Yep got it. Thank you!


----------



## Star Hunter (Jun 29, 2012)

Don't forget to include Australia if he has stayed here longer than 12 months in total


----------



## Zhian (Mar 25, 2014)

Thank you for your answers, I have one question. If you put down Australia as one of the country. what do you put for the "date from" and "date to" field. I know the "date from" field is the date you started living in Australia, but for the "date to" field, what do you put in if you are currently and will still be living in Australia?

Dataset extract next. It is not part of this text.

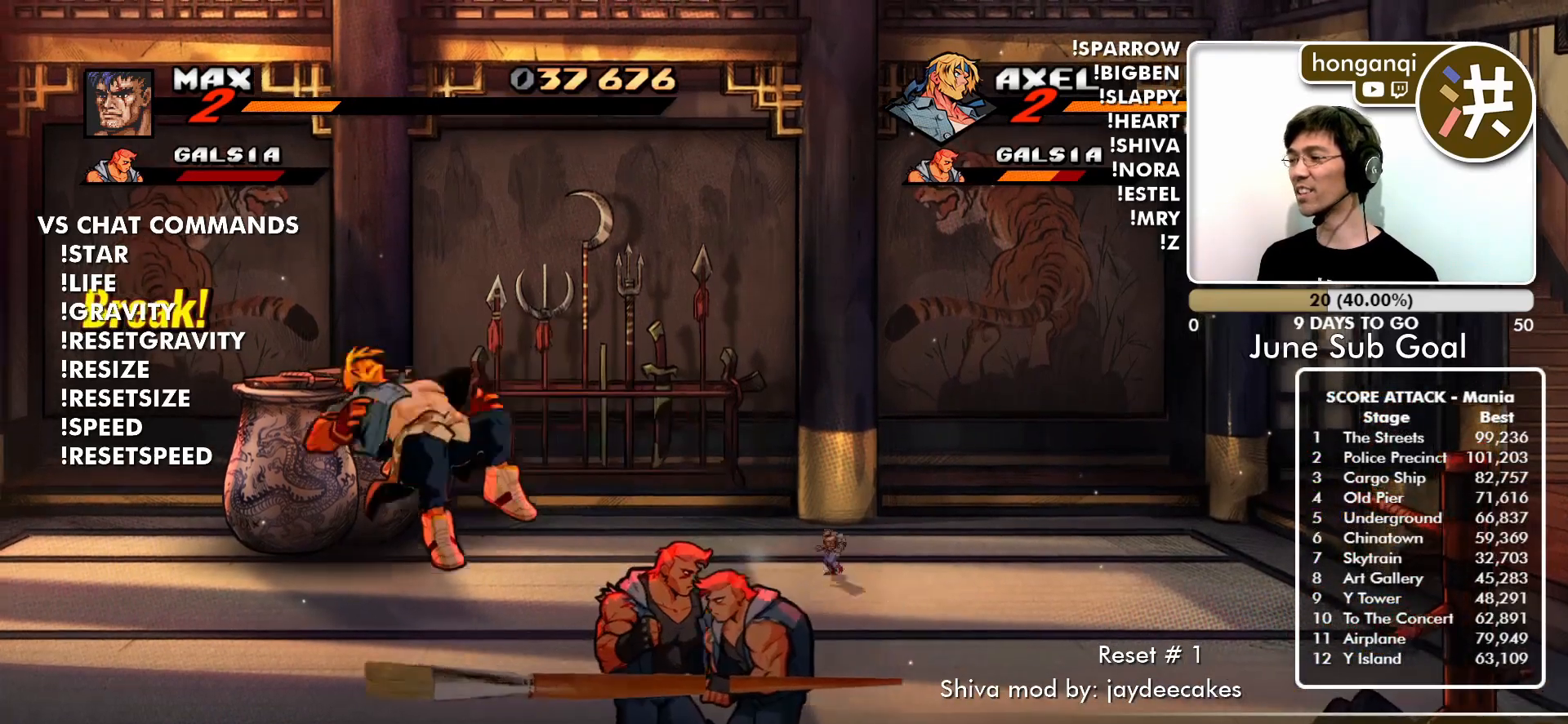
{"buttons": [], "left_stick": "up", "events": [[134, "left_stick", "down-left"], [334, "left_stick", "right"], [501, "left_stick", "up"]]}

I hope my question make sense. 

Thanks


----------



## Star Hunter (Jun 29, 2012)

Zhian said:


> Thank you for your answers, I have one question. If you put down Australia as one of the country. what do you put for the "date from" and "date to" field. I know the "date from" field is the date you started living in Australia, but for the "date to" field, what do you put in if you are currently and will still be living in Australia?
> 
> I hope my question make sense.
> 
> Thanks


My husband just put "current" or "present" I can't remember which one exactly, but they both amount to the same thing


----------



## Hyperion (Jun 18, 2014)

Star Hunter said:


> My husband just put "current" or "present" I can't remember which one exactly, but they both amount to the same thing


Hi
With the online application you need to put an actual date in the 'Date To' field as it doesn't allow text or for it to be left blank. Do you think putting the date you're lodging the application would be ok and write a note about it somewhere explaining that the applicant still lives at that address?

thanks


----------



## Maggie-May24 (Jul 24, 2011)

You'd put the date you're lodging the application. You don't need to explain to DIBP that you still live there as they'll realise that from your home address.


----------



## Hyperion (Jun 18, 2014)

Maggie-May24 said:


> You'd put the date you're lodging the application. You don't need to explain to DIBP that you still live there as they'll realise that from your home address.


Ok, good news. Thanks for the advice Maggie


----------